The Google mobility data lack spatial specificity in that most African countries feature single weekly values for the entire country. Nigeria and Kenya are important exceptions to this pattern, each having data for the country as a whole and many administrative subdivisions. This is important because we have to expect that responses may vary quite a lot between different size cities, across regions, and between rural and urban areas.
The point is that informal food markets, with their necessary congregations of large numbers of people, are ongoing amplifying events for the spread of the virus.

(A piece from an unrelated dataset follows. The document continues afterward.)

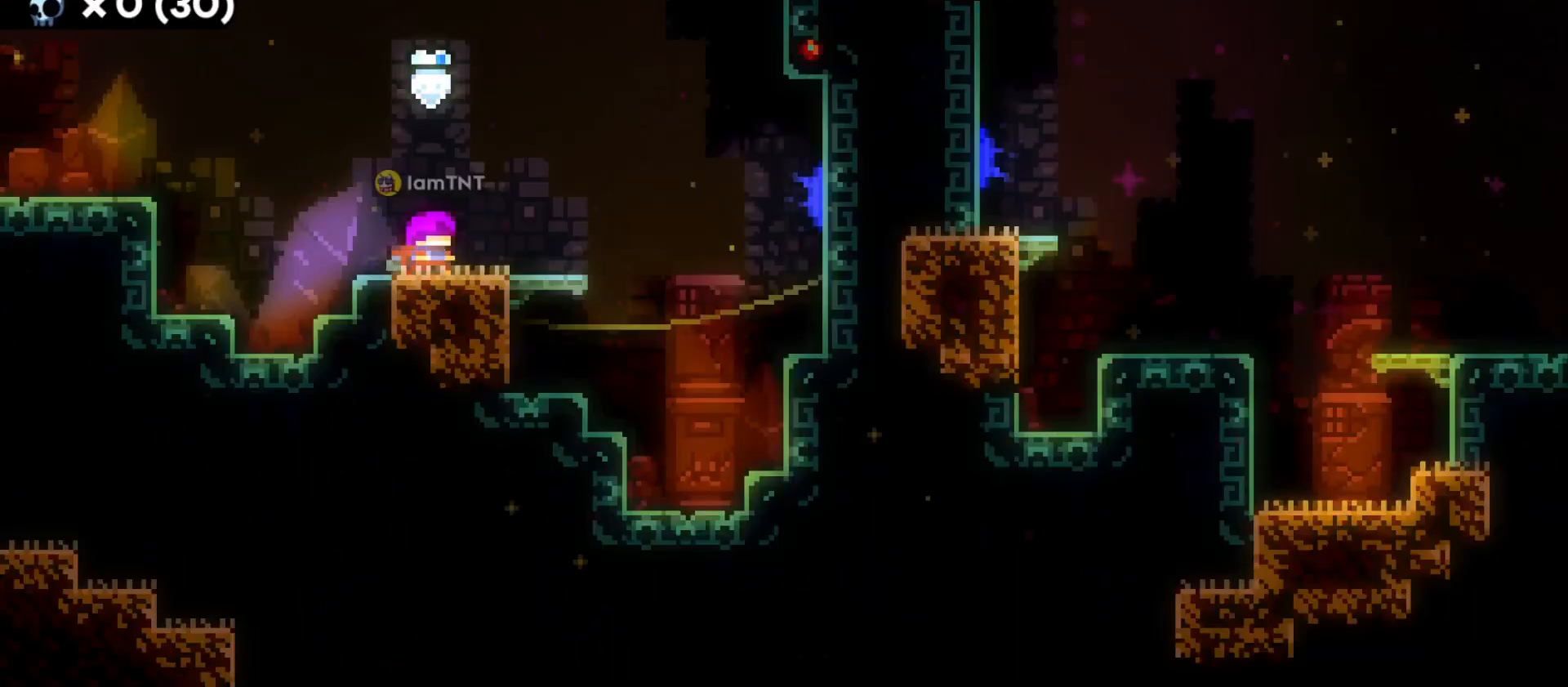
{"keys": [], "events": [[200, "jump", "down"], [483, "jump", "up"]]}
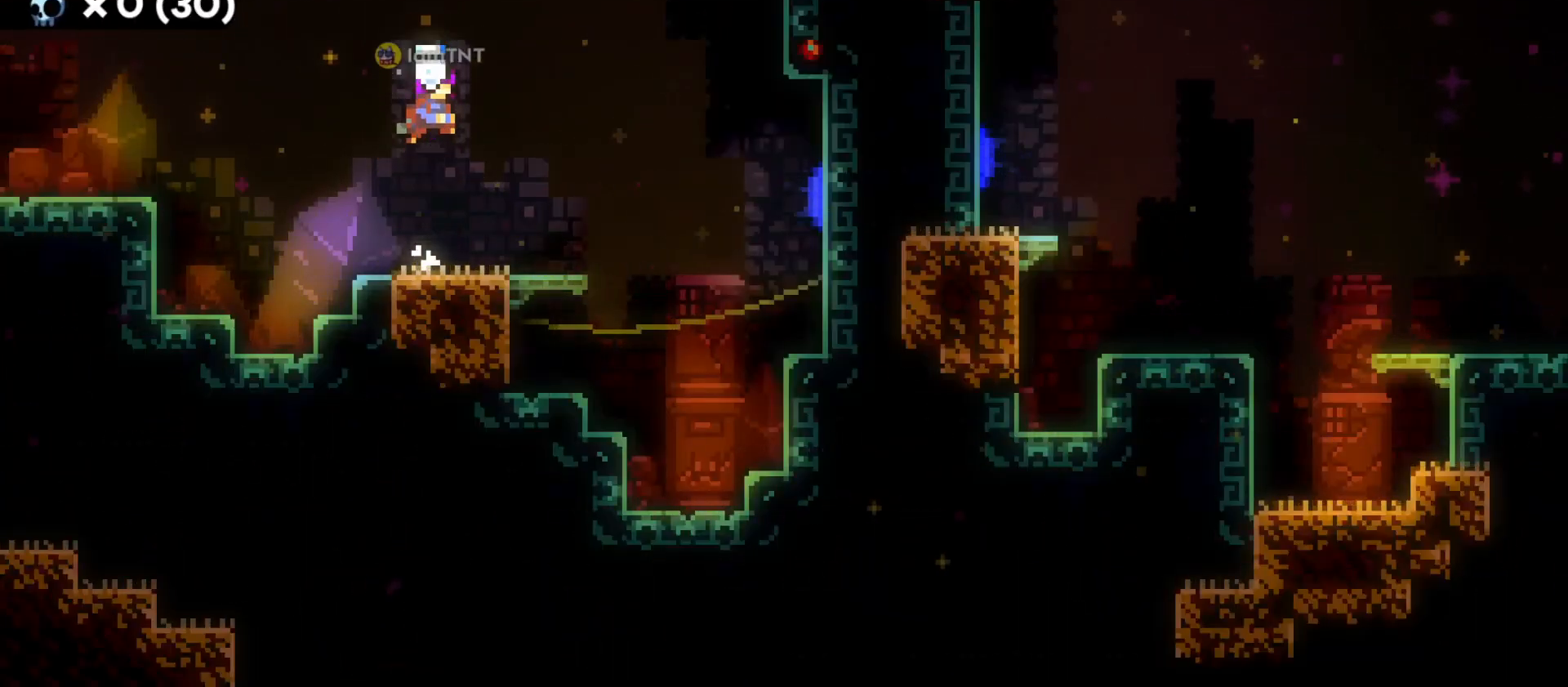
{"keys": ["d", "jump"], "events": [[83, "s", "down"], [116, "d", "down"], [166, "dash", "down"], [333, "dash", "up"], [333, "s", "up"], [383, "jump", "down"]]}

We thus need data on flow in and out and resulting density of people in identified market locales. As noted above, these data can be connected in timely and affordable fashion through cellphone surveys combined with simple, targeted counting / market mapping exercises.
The third area of need for data and knowledge is the impacts of the pandemic on spending power and livelihoods. These data are key not just for design of social safety net transfers but for capturing the demand side impact of COVID-19 on FSCs. I have yet to see any data on this in Africa, other than broad national estimates with some sectoral breakdown based on CGE modeling (e.g. as produced by IFPRI). While useful, these in no way replace real-time information on magnitudes of livelihood loss. Again, cellphone surveys can be a rapid and effective way of generating this data in an ongoing way. To be most useful, they should be done in close collaboration with telecom service provides to generate stratified samples (e.g. between rural and urban areas, and ideally distinguishing between types of cities) and conduct these surveys in very regular fashion
Better modeling fed by better data that drives decision making. This can be done, there is time to do it and to continuously improve the models in real time, and there is definitely need: if done in timely fashion with the right partners, they can have a major impact on the course of this pandemic.